In der Nacht zuvor war in einem Feldlager bei Bakuba ein US-Soldat getötet worden. Er erlag den Schussverletzungen, die er bei einem Rebellenangriff erlitten hatte, teilte das US-Militär in der Garnisonsstadt Tikrit am Donnerstag mit.

In der nordirakischen Stadt Kirkuk griffen Aufständische drei Schulen an, die bei den Wahlen am Sonntag als Wahllokale dienen. An einer der Schulen explodierte ein Sprengsatz, die beiden anderen wurden mit leichten Waffen attackiert, bestätigte die Polizei in Kirkuk. Personen kamen nicht zu Schaden.

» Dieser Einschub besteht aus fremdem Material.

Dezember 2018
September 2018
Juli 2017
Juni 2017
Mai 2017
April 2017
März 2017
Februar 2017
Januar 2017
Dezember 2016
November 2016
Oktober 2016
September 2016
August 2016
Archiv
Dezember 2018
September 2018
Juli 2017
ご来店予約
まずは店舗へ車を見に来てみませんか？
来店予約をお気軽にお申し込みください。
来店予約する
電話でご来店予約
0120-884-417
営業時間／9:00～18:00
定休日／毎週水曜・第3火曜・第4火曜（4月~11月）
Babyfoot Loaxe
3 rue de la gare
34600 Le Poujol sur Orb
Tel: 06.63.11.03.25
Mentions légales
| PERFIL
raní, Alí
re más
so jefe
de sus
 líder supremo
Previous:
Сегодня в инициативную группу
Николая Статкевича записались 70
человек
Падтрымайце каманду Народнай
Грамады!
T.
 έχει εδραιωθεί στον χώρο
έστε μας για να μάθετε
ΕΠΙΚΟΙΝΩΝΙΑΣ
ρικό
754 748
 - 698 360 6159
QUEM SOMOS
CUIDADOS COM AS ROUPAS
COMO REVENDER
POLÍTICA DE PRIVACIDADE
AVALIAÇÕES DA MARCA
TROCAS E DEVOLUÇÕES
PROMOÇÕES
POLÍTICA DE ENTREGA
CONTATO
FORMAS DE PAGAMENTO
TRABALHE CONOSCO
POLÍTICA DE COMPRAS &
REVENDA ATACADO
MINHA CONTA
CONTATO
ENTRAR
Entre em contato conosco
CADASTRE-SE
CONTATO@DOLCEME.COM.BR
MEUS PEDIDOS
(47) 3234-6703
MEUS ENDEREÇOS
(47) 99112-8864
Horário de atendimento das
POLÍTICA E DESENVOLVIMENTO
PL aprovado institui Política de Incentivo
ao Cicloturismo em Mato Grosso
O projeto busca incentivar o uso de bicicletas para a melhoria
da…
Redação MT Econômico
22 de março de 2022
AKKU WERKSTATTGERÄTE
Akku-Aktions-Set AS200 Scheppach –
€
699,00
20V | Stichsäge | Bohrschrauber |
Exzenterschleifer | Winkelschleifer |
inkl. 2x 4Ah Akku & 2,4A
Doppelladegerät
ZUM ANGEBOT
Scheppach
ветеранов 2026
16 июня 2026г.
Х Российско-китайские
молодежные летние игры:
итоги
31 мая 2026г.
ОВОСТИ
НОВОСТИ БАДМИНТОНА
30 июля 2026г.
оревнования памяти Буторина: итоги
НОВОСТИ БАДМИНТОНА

Für die USA war der gestrige Mittwoch der blutigste Tag seit Beginn des Irakkriegs vor 22 Monaten gewesen. Insgesamt starben 37 Soldaten. Allein bei einem Hubschrauberabsturz kamen mindestens 31 US-Soldaten ums Leben. Vier Tage vor den Wahlen im Irak starben am Mittwoch außerdem sechs weitere amerikanische Soldaten. Kurz nach dem Einmarsch waren am 23. März 2003 bei Kämpfen 31 Amerikaner getötet worden.